Two years ago, the New Jersey Housing and Mortgage Finance Agency asked its outreach coordinator, Stephone Mickler, to develop faith-based partnerships.
He has no government counterpart across the Delaware River, but Brian Hudson, executive director of the Pennsylvania Housing Finance Agency, said he saw a benefit in boosting the counseling capacity of the region's faith groups. His office offers small grants and training for upstart community-development corporations.
Foreclosure aid should be a priority among faith groups, particularly those serving African Americans, said the Rev. DeForest "Buster" Soaries, pastor of First Baptist Church of Lincoln Gardens.
Soaries was featured on the recent CNN series Black in America for a campaign his church began in 2005 to promote debt-free living. Its goal is to give people financial tools and to change a culture that sees debt as the norm.
Among African Americans, debt is "a bigger challenge than racism," Soaries said. More than half the people in the black community have no bank account or have insufficient savings, he said.
Since 2007, much of his church's efforts have focused on foreclosure. Each of Soaries' sermons includes a message about managing money responsibly. He plans to go national with his program about debt-free living.
Acting on these issues returns churches to a role they played in the civil rights movement, when they focused on improving their communities and not simply on strengthening themselves, he said.
The Soltises of North Plainfield didn't know anything about Soaries' church.
Fred Soltis, 53, was laid off from his job as a lawn-sprinkler technician in November 2008. Sandi Soltis is a high school secretary.
After they cosigned a loan for a van their son needed for work, their credit was cut, Fred Soltis said. Their mortgage-interest rate, which they thought was fixed, jumped.
Despite protracted fights with their bank and credit-card companies, the couple received a foreclosure notice late last year, he said.
By the time they contacted the community-development corporation at First Baptist in January, they were sure they would have to sell their home. A counselor helped them secure a loan modification with a 2 percent interest rate and a $500 reduction in their monthly bill.
Though he wasn't drawn to the organization because it was faith-based, Soltis said it had given him more confidence in their counselor.
"You have a tendency to open up more, to go in a little deeper," he said. "You definitely feel more comfortable."
And the service was personal, he said. After the case was closed, the counselor called him about a church job fair.
A chance to offer compassion to those in need is motivation for Deborah Mitchell, 51, of South River. She is a secretary at a law firm and her extended family's financial guru. One night a week, she works as a counselor at Faith Fellowship in Sayreville.
"We consider it serving people, because that's what God would do," she said.

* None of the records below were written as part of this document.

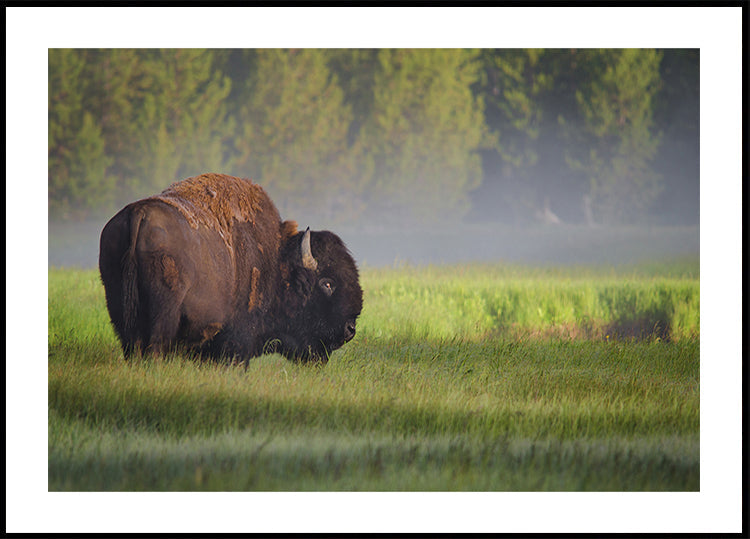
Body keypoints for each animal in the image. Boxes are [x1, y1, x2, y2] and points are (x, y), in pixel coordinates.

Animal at [99, 173, 363, 363]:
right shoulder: (238, 338)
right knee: (155, 347)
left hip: (119, 308)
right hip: (163, 313)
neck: (275, 259)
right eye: (327, 283)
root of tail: (139, 213)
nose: (350, 329)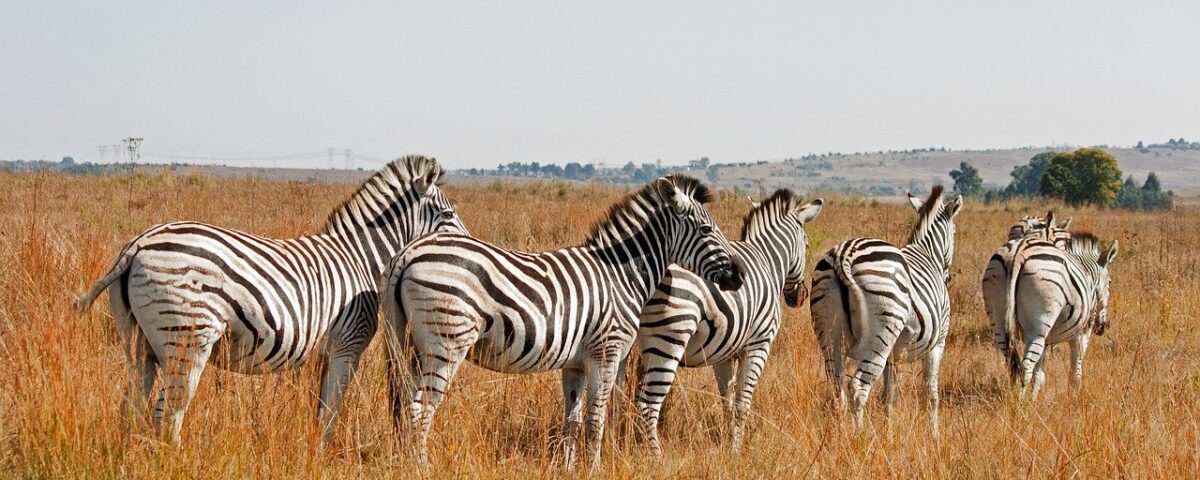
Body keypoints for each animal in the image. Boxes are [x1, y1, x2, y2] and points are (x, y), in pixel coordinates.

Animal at [70, 156, 463, 446]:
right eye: (447, 215)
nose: (468, 245)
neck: (360, 258)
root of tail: (138, 244)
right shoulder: (347, 345)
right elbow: (331, 410)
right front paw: (324, 454)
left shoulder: (326, 349)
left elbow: (320, 409)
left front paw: (313, 451)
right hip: (187, 339)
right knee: (169, 414)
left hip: (138, 343)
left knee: (131, 407)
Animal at [633, 189, 820, 456]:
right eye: (806, 244)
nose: (800, 296)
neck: (768, 260)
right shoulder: (759, 344)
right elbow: (743, 401)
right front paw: (736, 449)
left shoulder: (725, 352)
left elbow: (727, 399)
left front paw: (726, 438)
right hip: (669, 339)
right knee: (648, 403)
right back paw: (654, 455)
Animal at [811, 186, 960, 436]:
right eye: (956, 234)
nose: (948, 278)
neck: (928, 253)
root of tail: (844, 255)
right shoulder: (938, 342)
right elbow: (931, 394)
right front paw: (935, 435)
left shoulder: (895, 353)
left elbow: (889, 396)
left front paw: (888, 432)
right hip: (880, 335)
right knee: (858, 386)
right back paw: (859, 437)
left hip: (829, 331)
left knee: (836, 385)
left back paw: (840, 436)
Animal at [1003, 230, 1113, 398]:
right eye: (1110, 283)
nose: (1102, 328)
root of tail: (1019, 253)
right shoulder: (1081, 333)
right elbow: (1076, 371)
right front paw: (1074, 398)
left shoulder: (1046, 340)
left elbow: (1039, 373)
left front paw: (1034, 398)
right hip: (1038, 328)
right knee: (1025, 366)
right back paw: (1019, 403)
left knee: (1012, 363)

Advocates say faith-based organizations can lend credibility to the services they advertise. Distressed homeowners may be bombarded with offers of assistance. Avoiding scams can be difficult.
Sarah Fenner, of Plainfield, was wary in early 2009 when she heard a radio ad for First Baptist's foreclosure counseling.

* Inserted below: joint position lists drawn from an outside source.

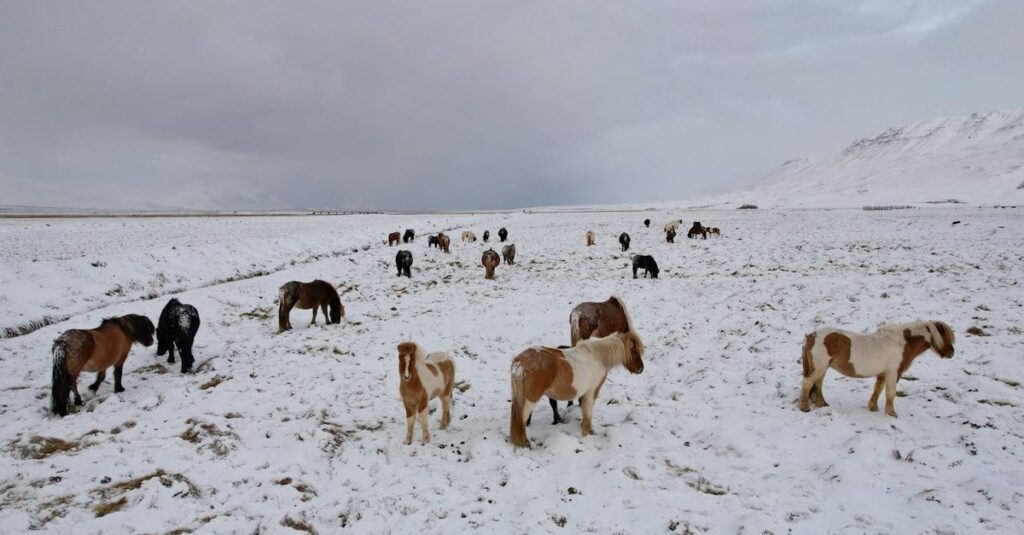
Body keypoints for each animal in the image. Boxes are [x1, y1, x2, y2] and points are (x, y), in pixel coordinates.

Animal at [509, 331, 645, 447]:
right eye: (634, 351)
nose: (641, 369)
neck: (598, 357)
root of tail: (519, 363)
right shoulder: (591, 393)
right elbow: (588, 412)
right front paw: (587, 432)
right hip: (529, 400)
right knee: (521, 419)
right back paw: (524, 442)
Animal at [800, 321, 955, 417]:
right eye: (945, 336)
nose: (951, 353)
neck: (902, 344)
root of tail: (811, 336)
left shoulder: (882, 374)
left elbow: (878, 390)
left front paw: (873, 408)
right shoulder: (893, 374)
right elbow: (890, 393)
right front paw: (891, 413)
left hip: (822, 368)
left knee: (817, 385)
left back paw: (822, 404)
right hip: (819, 367)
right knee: (808, 383)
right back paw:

Fenner, 51, and her husband had bought a two-family house in 2006 with what is referred to as a "piggyback mortgage," securing one loan to cover 80 percent of the cost of the home and another for the remainder, both with adjustable interest rates.
By 2008, she had lost one of her two jobs as a home-care provider for people with disabilities. Her husband, an ironworker, had been laid off. With their mortgage bills rising, they fell behind.
Fenner tried an assistance program but declined the help when the counselor asked for a fee.
"Why would he want money when we're having trouble?" she asked.
As at all HUD-certified offices, the help they got from the community-development corporation at First Baptist was free. It also was effective. With both Fenners employed again, the counselor helped them convince their lenders that they could afford their home.
Fenner is not a First Baptist member. Not yet.
"I'm planning on going to visit," she said.